Disfruté del sonido de su carcajada que murió en una sonrisa peculiar. Contemplé su mirada brillante que siempre tenía un efecto intenso en mí.
—Lucas, no sabes como me gusta esto —soltó de pronto, sorprendiéndome. Ella rio ante mi confusión, le gustaba jugar con mi mente—. Estar contigo, hablar de mi día, escucharte —añadió aclarando mi panorama, haciéndome consciente que le sucedía lo mismo que a mí—. Siempre logras que me sienta mejor.
Sonreí admirándola, repasando esos ojos que tras varios años seguían siendo mi faro ante la tormenta. Habíamos pasado por tantas cosas, pero estaba convencido que estar juntos fue una buena decisión. El matrimonio resultaba diferente a lo que imaginé, cuando la boda terminó no me pasó por la cabeza lo que el destino nos tenía preparado. Pensé que la felicidad sería el regalo a diario, pero ignoraba que los problemas son los que nunca faltan y es el amor el único capaz de transformar un recorrido en vida. Meses soportamos el acoso de Govea que no se quedó tranquilo con el adiós de Isabel y aprovechó su último trabajo para cobrárselo, los líos en el trabajo que al iniciar no fueron sencillo y la pérdida de nuestro primer bebé.
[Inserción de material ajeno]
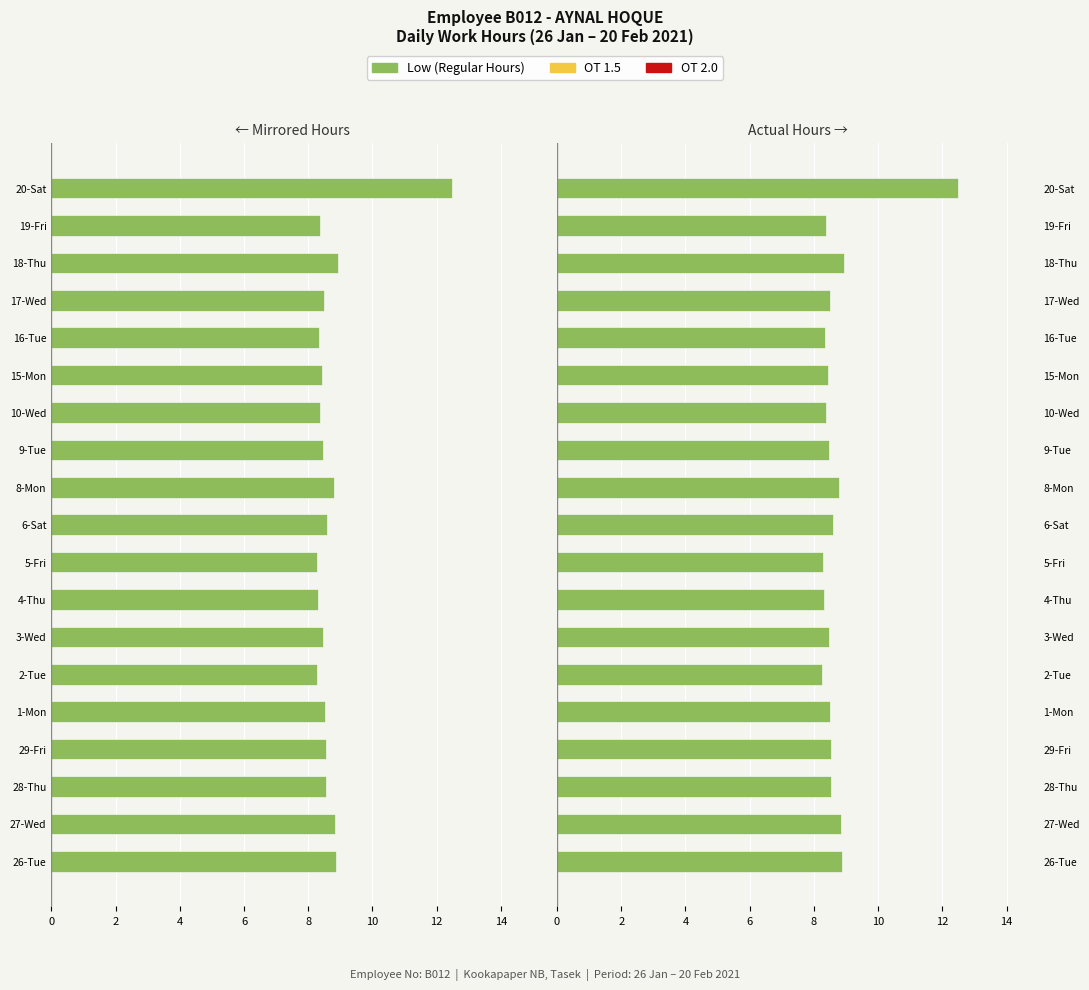

At how many categories does at least one series exceed 3?

19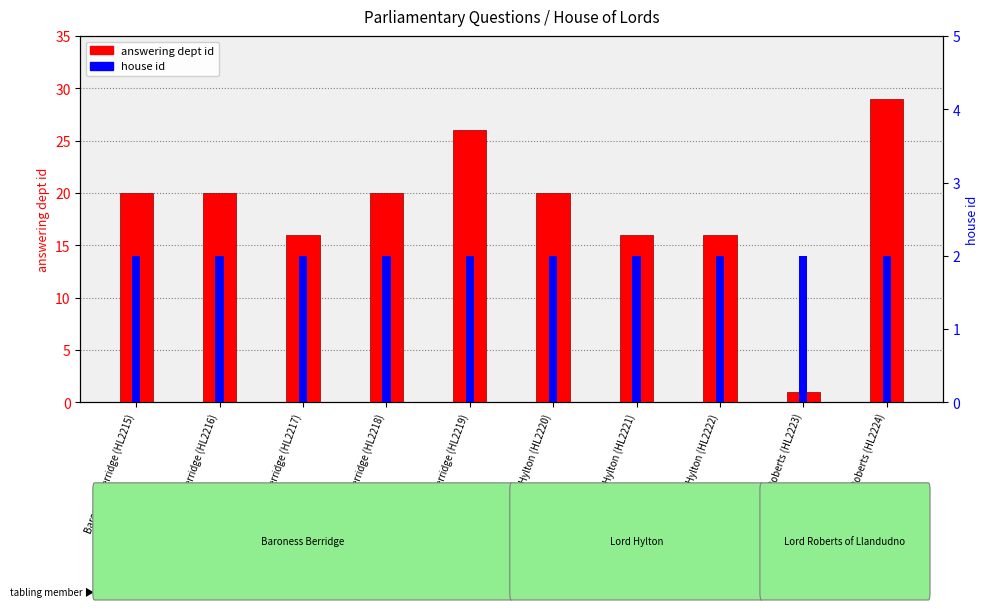

What position from the right is Baroness Berridge (HL2216)?

9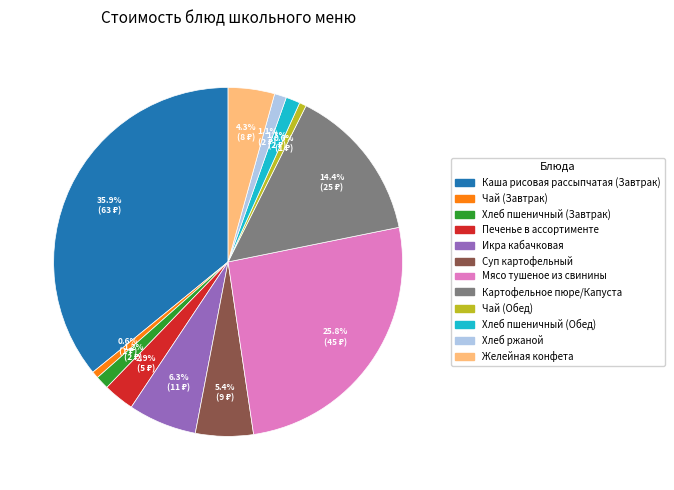

What is the ratio of the value at Хлеб пшеничный (Завтрак) to the value at Хлеб ржаной?

1.1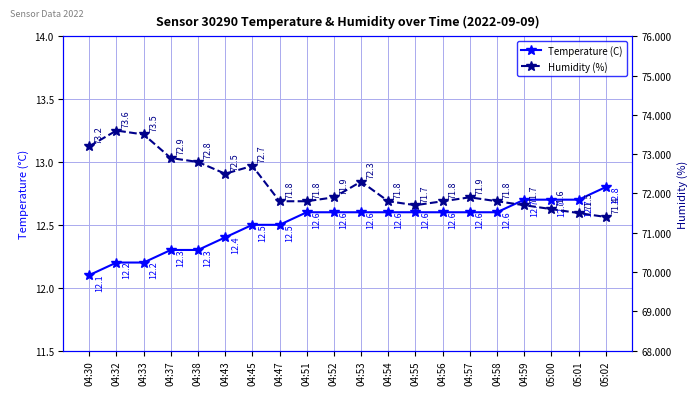

What is the sum of the Humidity (%) values at 04:56 and 04:51?

143.6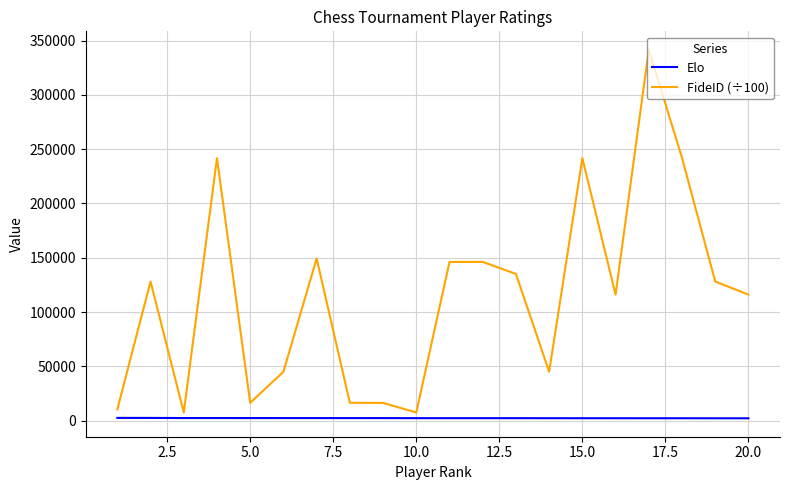

What is the maximum value for FideID (÷100)?

341525.4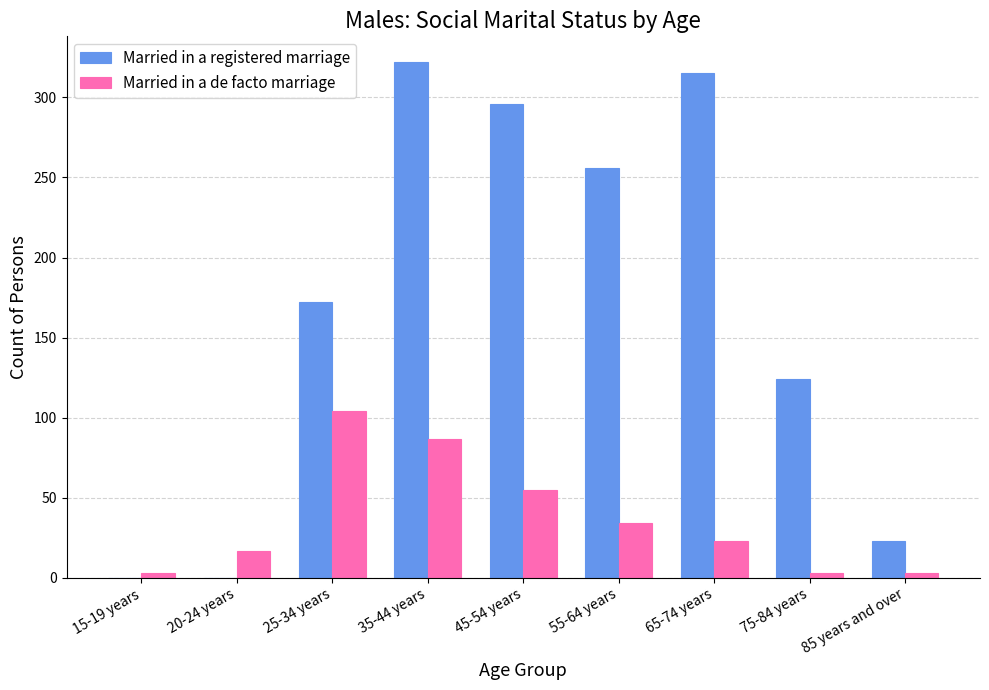

What is the spread (max minus min) of values at 75-84 years?

121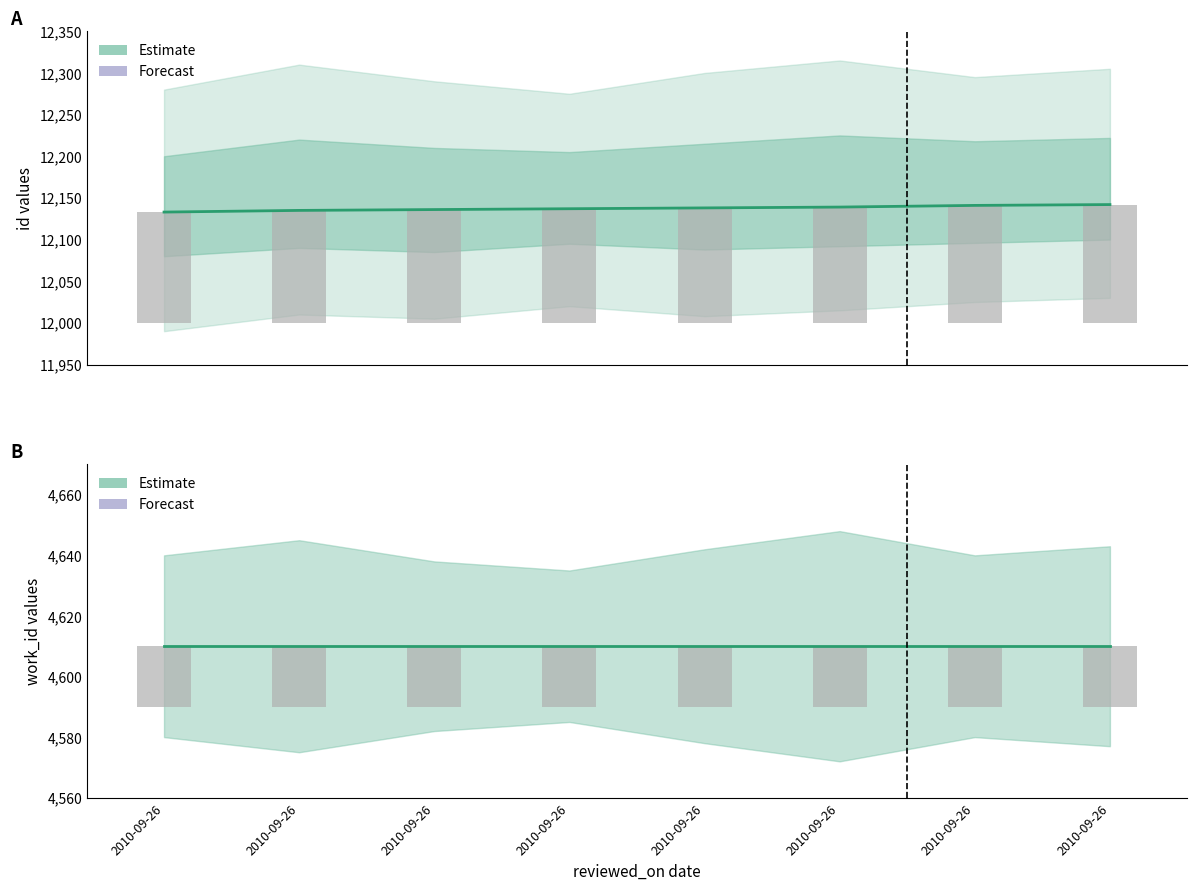

What is the spread (max minus min) of values at 2010-09-26?

7523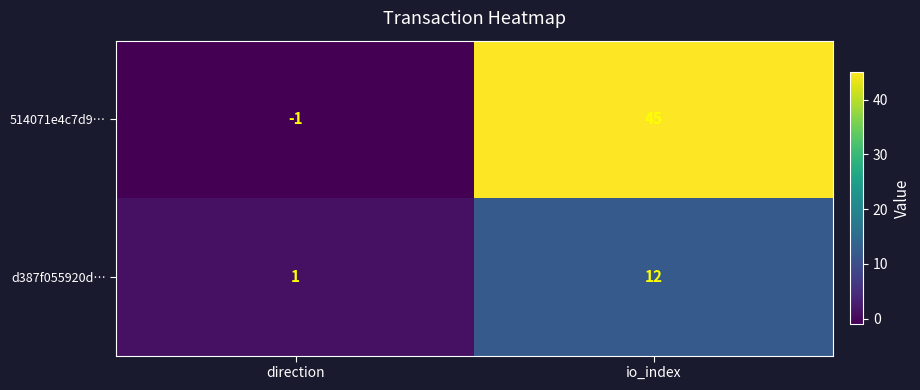

Reading right to left, extract all data points from this chart.

514071e4c7d9…: io_index=45	direction=-1
d387f055920d…: io_index=12	direction=1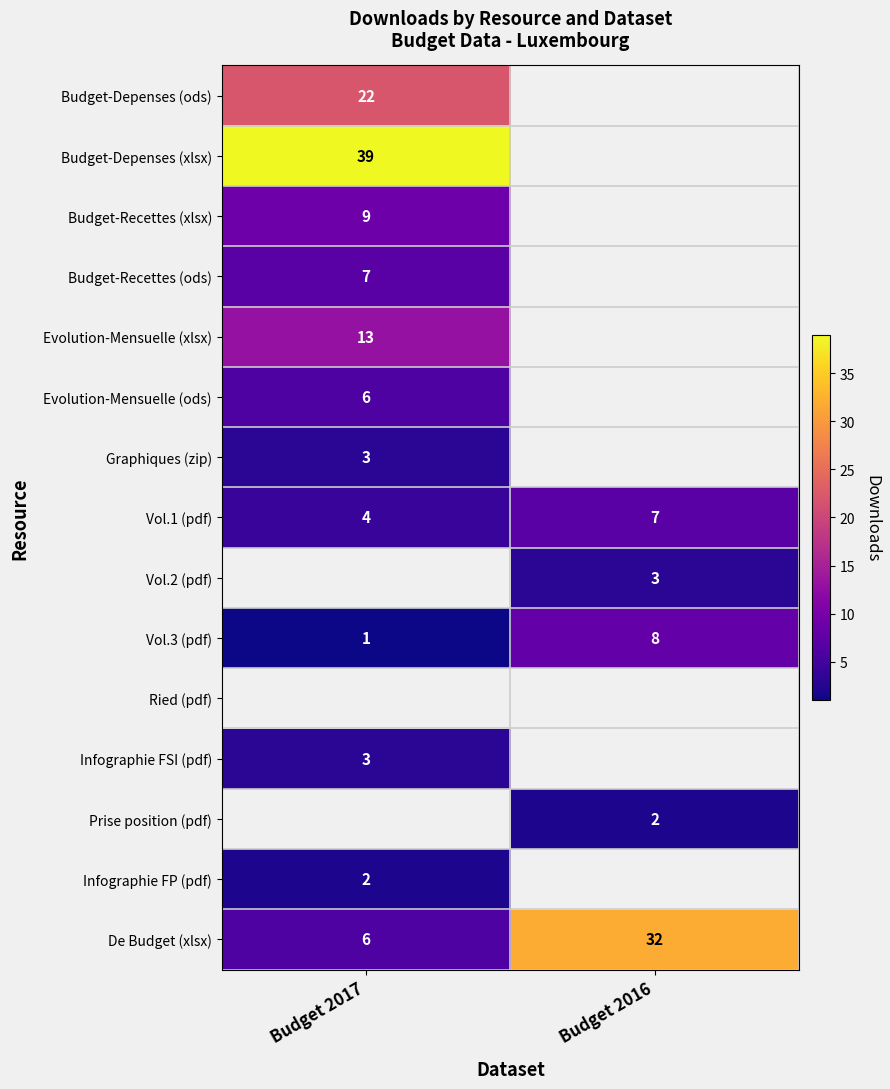

Is the value of Budget-Depenses (ods) at Budget 2017 greater than the value of Vol.1 (pdf) at Budget 2017?

Yes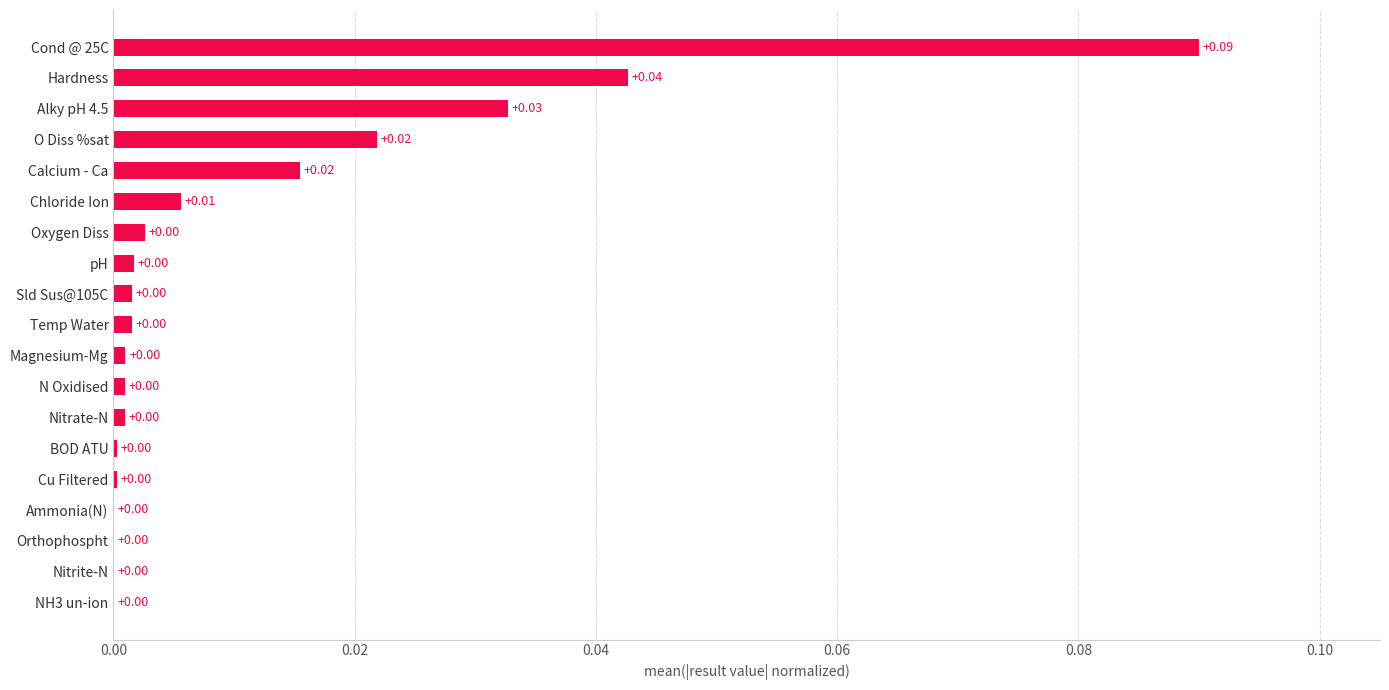

How many categories are shown in the chart?

19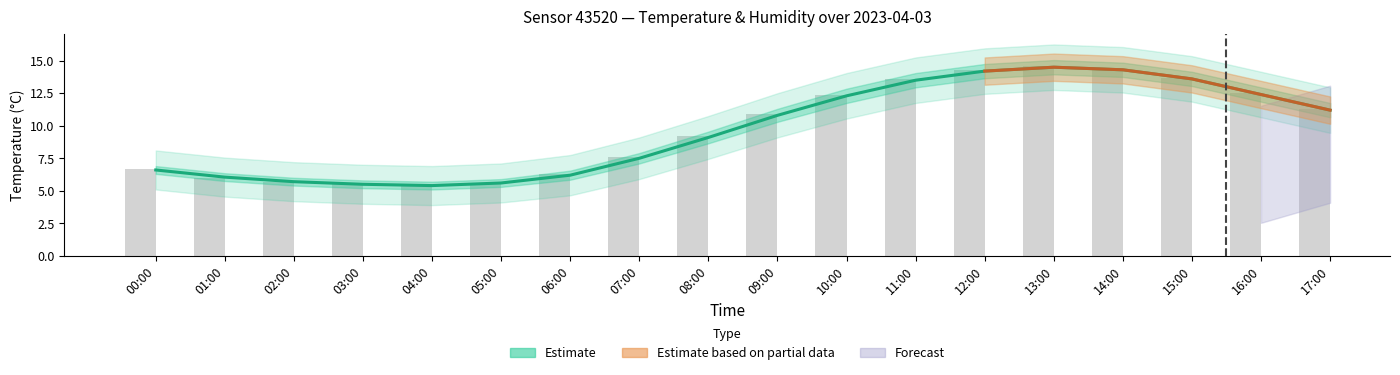

The value at 04:00 is 5.4. True or false?

True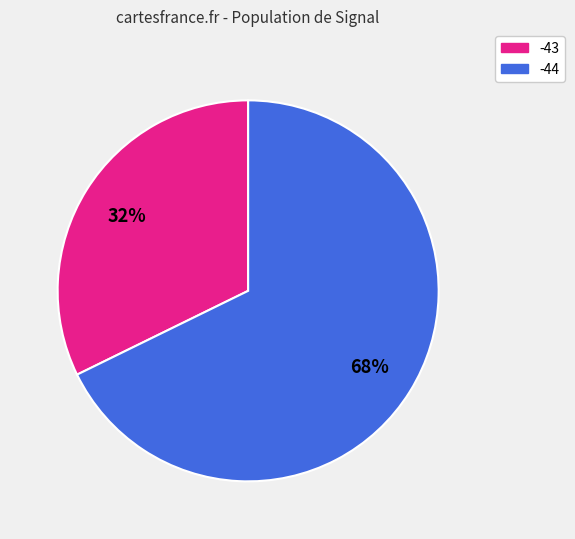

Is there any slice that represents more than half of the pie?

Yes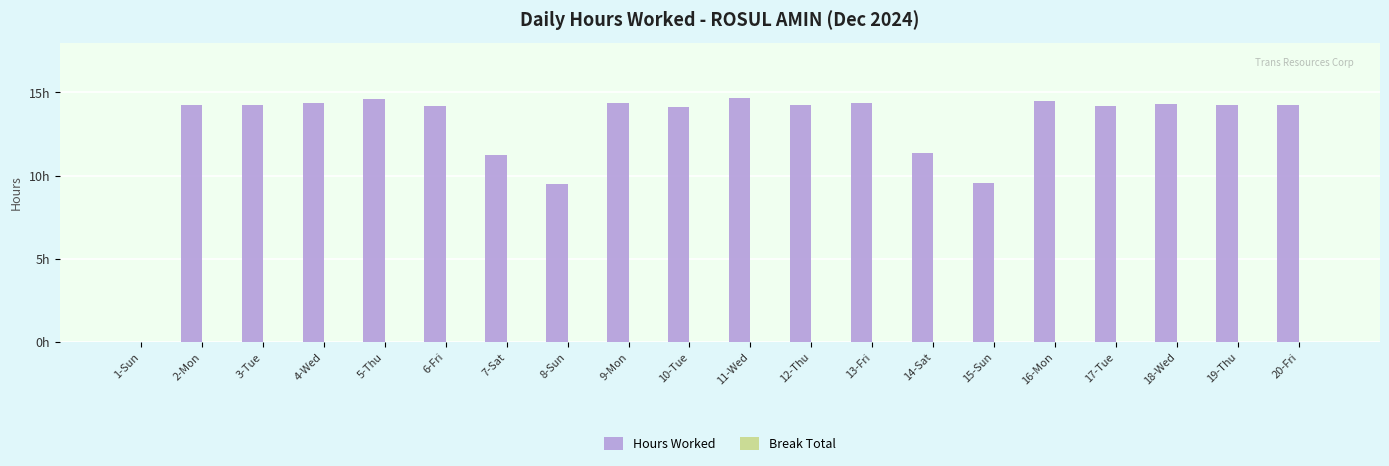

Are the bars horizontal?

No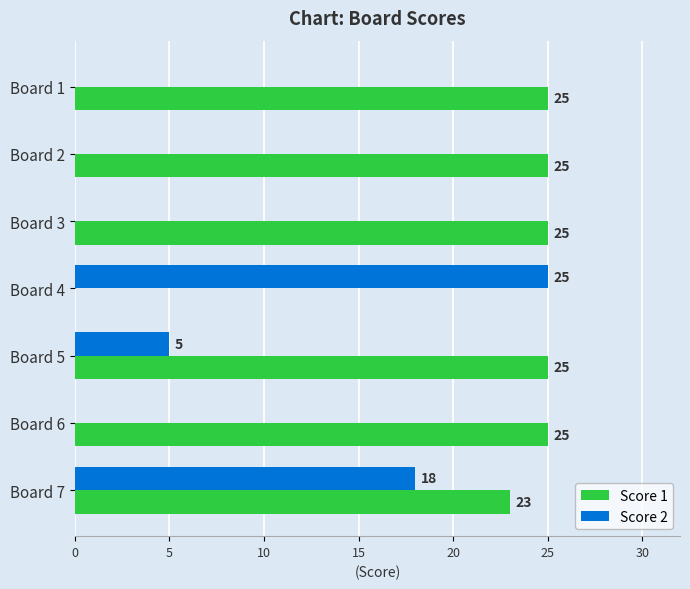

What is the maximum value shown in the chart?

25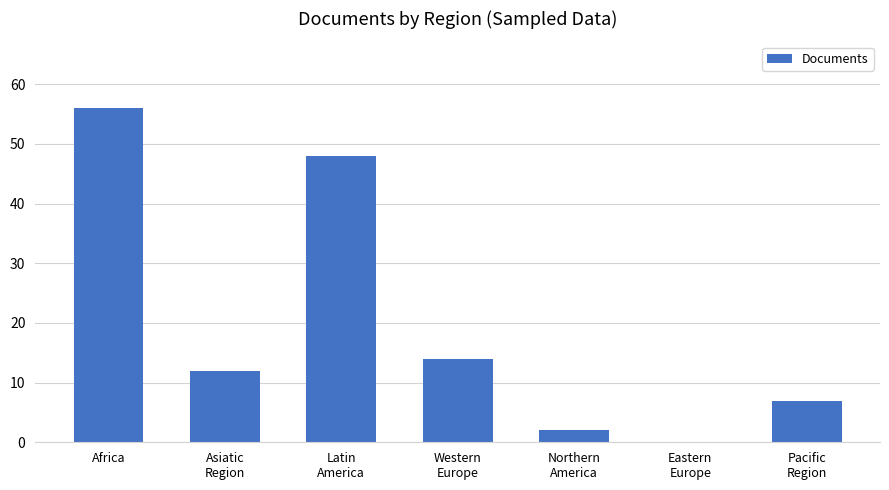

What is the greatest value displayed?

56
El golpe más duro, la herida que nunca cerraba, el que pareció no nos permitiría seguir adelante, pero el motivante suficiente para que ambos buscáramos ayuda profesional. Y pese a atravesar una época oscura, en la que casi había perdido la fe, aún quedaban en nosotros algunos destellos de luz.
El tiempo que no tenía consideraciones por nadie siguió su curso, transformando un amor pasional e intenso, en uno más auténtico y duradero. Isabel y yo nos abrazamos a la esperanza de que si nos manteníamos juntos vendría algo mejor, un poco de sol en medio de la tempestad, y cada que la veía reír a mi lado por las mañanas o escuchaba la voz de mis hijos agradecía no haberme rendido. Tenía una familia, unos hijos maravillosos, la mujer que amaba, un trabajo que me hacía sentir completo, un pasado que me dejó enseñanzas, un presente que me hacía sonreír y un futuro que me motivaba a soñar, ¿podía ser más feliz? Me levantaba cada mañana luchando por ese sí. Sobrevivir es una batalla diaria, un desfile de amaneceres y tormentas que nunca cesan, para este punto no sé exactamente cuál será nuestro final, y siendo honesto no me atormenta saberlo, porque, pese a todas las tribulaciones, disfrutaba de ese viaje llamado vida.